**TEXTE FOURNI:**
────────────────────

Le DVD se noie petit à petit dans les eaux agitées de la contrefaçon numérique…

Depuis quelques années, la vente de DVD est en chute libre en France et il semble que la contrefaçon numérique doublée d’une offre légale jugée peu attractive pour bon nombre d’internautes ne soit pas totalement étrangères dans ce constat. Pourquoi le DVD attire de moins en moins les consommateurs ? La société migre-t-elle vers de nouveaux modes de consommation de la culture cinématographique ?

     LE DVD EN VOIE DE DISPARITION

               Les chiffres témoins d’un recul alarmant

D’années en années, la vente de DVD baisse et laisse peu d’espoirs au marché de remonter la pente. En 2006, la vente de DVD a connu une diminution importante, -5,2% par rapport à 2005. Les recettes ont suivi logiquement la tendance, supportant une baisse de 7,0% du chiffre d’affaires. L’année 2007 a continué sur le même schéma, enregistrant un recul des ventes de DVD de 4,1% pour une évolution du chiffre d’affaire conséquente : -10,7%. Et l’année 2008 ne déroge pas à cette tendance alarmante. Elle révèle une diminution des ventes de DVD de 5,7% en volume sur les neuf premiers mois de l’année 2008, soit une baisse de 10.9% du chiffre d’affaire par rapport à la même période en 2007, selon le baromètre vidéo. publié par le Centre national de la cinématographie en partenariat avec le cabinet d’études GFK. Ainsi, d’après le Syndicat des Editeurs de Vidéo numérique (SEVN), le marché français a connu une baisse cumulée de 25% en valeur en 3 ans. Malgré la forte augmentation de la vente des supports haute définition (Blu-ray Disc et HD DVD), la vente globale des vidéos souffre considérablement, comme on peut s’en rendre compte avec deux graphiques :

 

Evolution de la vente de DVD (en millions d’unités vendus)

────────────────────

**BLOC DE DONNÉES:**
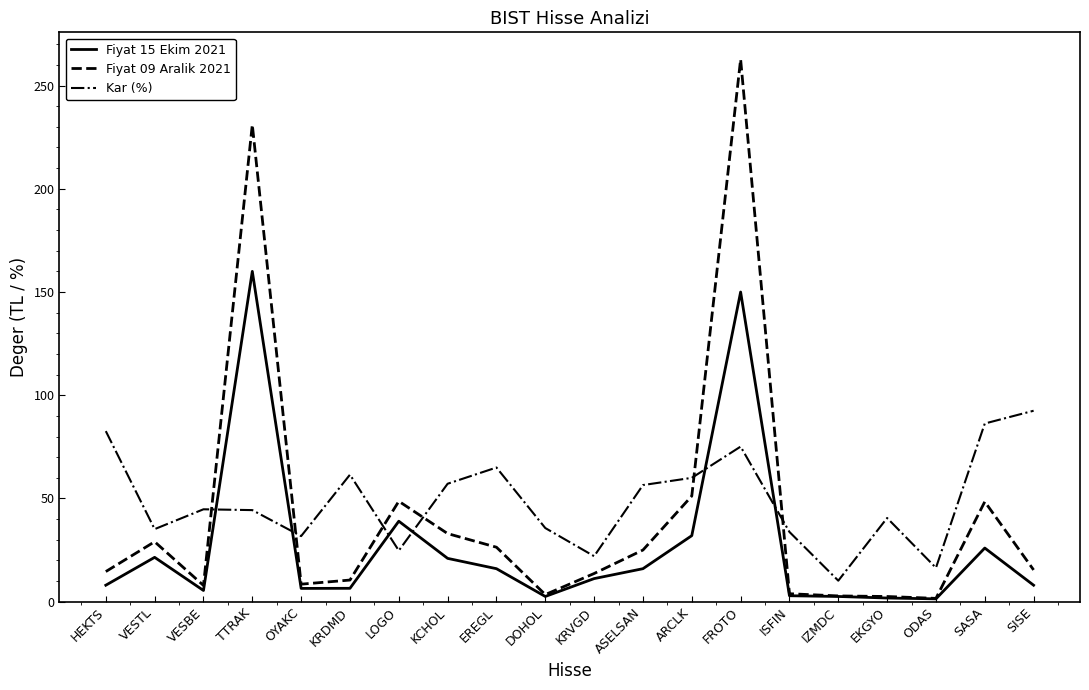

Does the chart have visible grid lines?

No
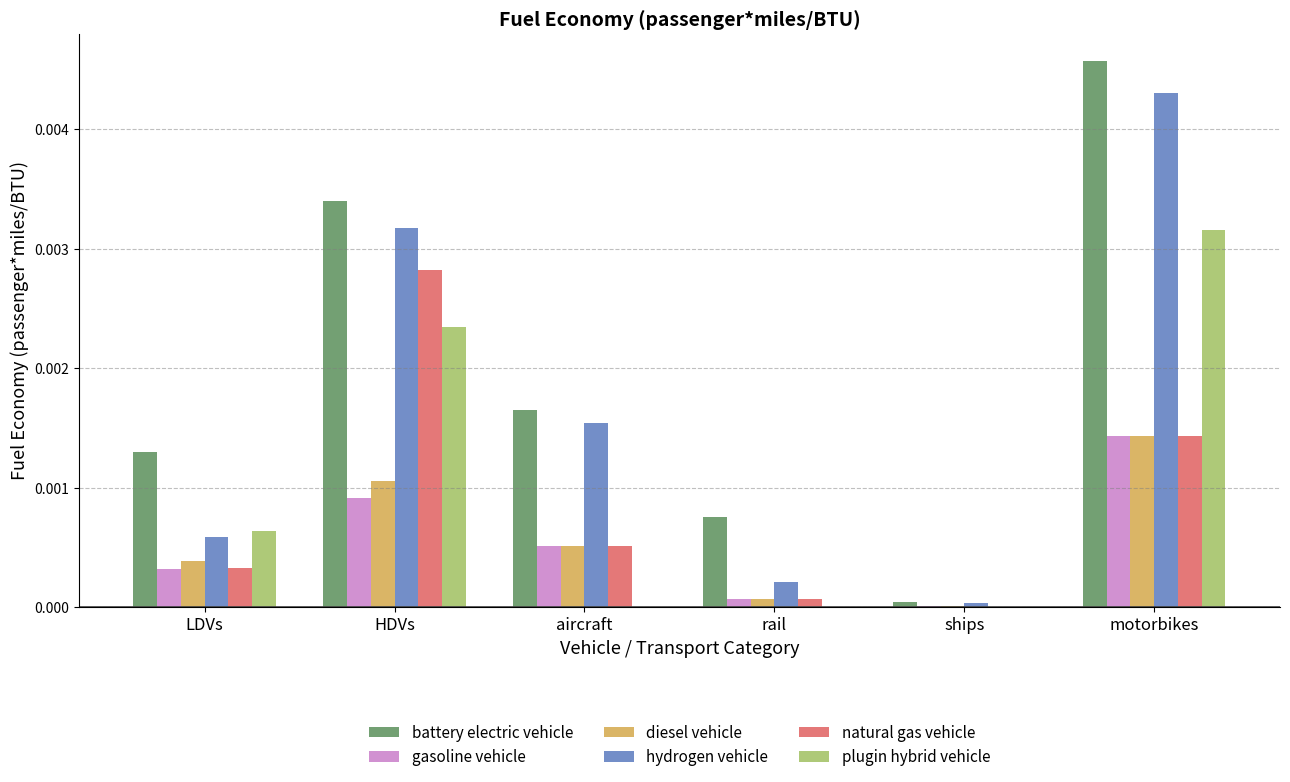

Which category has the highest value in the natural gas vehicle series?

HDVs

────────────────────

**CONSIGNE:**
Énumérez tous les organismes cités comme sources de chiffres dans le texte sur la vente de DVD.

**RÉPONSE:**
- Centre national de la cinématographie
- GFK (cabinet d'études)
- Syndicat des Editeurs de Vidéo numérique (SEVN)